(DATA EXTRACT)
::::

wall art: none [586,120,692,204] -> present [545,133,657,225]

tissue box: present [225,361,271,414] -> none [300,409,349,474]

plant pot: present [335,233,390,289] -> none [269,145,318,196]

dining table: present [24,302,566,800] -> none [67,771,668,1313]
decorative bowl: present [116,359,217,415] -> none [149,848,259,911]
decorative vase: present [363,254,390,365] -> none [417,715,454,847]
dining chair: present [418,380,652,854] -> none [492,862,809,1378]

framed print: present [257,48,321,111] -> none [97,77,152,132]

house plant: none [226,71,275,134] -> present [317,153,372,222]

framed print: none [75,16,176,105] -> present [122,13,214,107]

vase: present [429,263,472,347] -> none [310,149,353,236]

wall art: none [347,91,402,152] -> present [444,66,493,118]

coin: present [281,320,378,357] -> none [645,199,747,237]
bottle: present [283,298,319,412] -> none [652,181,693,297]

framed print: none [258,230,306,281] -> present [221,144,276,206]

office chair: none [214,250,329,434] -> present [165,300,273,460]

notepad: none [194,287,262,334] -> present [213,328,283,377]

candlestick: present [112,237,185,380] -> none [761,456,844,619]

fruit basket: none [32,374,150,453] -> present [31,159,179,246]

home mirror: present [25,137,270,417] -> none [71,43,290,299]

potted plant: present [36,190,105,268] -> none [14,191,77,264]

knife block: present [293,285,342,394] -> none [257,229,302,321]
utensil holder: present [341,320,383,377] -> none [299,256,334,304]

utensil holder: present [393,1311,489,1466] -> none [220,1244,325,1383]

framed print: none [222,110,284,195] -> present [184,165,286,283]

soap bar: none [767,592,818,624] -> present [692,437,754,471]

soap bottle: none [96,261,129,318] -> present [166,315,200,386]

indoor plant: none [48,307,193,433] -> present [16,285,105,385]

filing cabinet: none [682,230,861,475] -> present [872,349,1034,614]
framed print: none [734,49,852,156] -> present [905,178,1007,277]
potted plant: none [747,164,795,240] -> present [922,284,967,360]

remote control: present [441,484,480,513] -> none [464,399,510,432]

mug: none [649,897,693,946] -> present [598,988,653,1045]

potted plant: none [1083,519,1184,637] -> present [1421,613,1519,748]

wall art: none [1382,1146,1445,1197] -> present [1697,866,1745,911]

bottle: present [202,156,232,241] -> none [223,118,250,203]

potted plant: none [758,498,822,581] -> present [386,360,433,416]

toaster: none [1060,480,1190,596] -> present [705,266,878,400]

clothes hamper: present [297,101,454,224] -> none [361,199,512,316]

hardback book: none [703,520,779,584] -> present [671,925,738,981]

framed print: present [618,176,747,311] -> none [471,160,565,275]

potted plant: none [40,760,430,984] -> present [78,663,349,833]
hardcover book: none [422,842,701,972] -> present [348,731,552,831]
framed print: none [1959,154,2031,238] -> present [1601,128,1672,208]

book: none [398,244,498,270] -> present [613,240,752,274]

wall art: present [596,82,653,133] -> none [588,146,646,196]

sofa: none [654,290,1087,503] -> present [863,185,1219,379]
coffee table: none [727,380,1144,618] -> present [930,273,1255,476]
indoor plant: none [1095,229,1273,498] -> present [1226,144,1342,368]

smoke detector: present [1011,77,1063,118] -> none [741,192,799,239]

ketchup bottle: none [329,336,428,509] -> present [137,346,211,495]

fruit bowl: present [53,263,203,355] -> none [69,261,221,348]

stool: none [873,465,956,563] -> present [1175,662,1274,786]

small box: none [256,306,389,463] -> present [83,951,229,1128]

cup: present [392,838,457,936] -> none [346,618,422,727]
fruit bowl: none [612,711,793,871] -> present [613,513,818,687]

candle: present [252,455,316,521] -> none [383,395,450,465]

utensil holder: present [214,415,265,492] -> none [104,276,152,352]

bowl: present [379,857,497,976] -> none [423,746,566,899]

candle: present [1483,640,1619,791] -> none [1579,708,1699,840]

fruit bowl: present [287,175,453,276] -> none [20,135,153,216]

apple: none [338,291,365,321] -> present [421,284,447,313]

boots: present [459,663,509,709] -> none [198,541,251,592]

::::

(WORK TO BE COMPLETED)
From the records above, quote only the lines running from the line with "framed print: none [222,110,284,195]" to the line with "mug: none [649,897,693,946]", both lines included.

(EXERCISE SOLUTION)
framed print: none [222,110,284,195] -> present [184,165,286,283]

soap bar: none [767,592,818,624] -> present [692,437,754,471]

soap bottle: none [96,261,129,318] -> present [166,315,200,386]

indoor plant: none [48,307,193,433] -> present [16,285,105,385]

filing cabinet: none [682,230,861,475] -> present [872,349,1034,614]
framed print: none [734,49,852,156] -> present [905,178,1007,277]
potted plant: none [747,164,795,240] -> present [922,284,967,360]

remote control: present [441,484,480,513] -> none [464,399,510,432]

mug: none [649,897,693,946] -> present [598,988,653,1045]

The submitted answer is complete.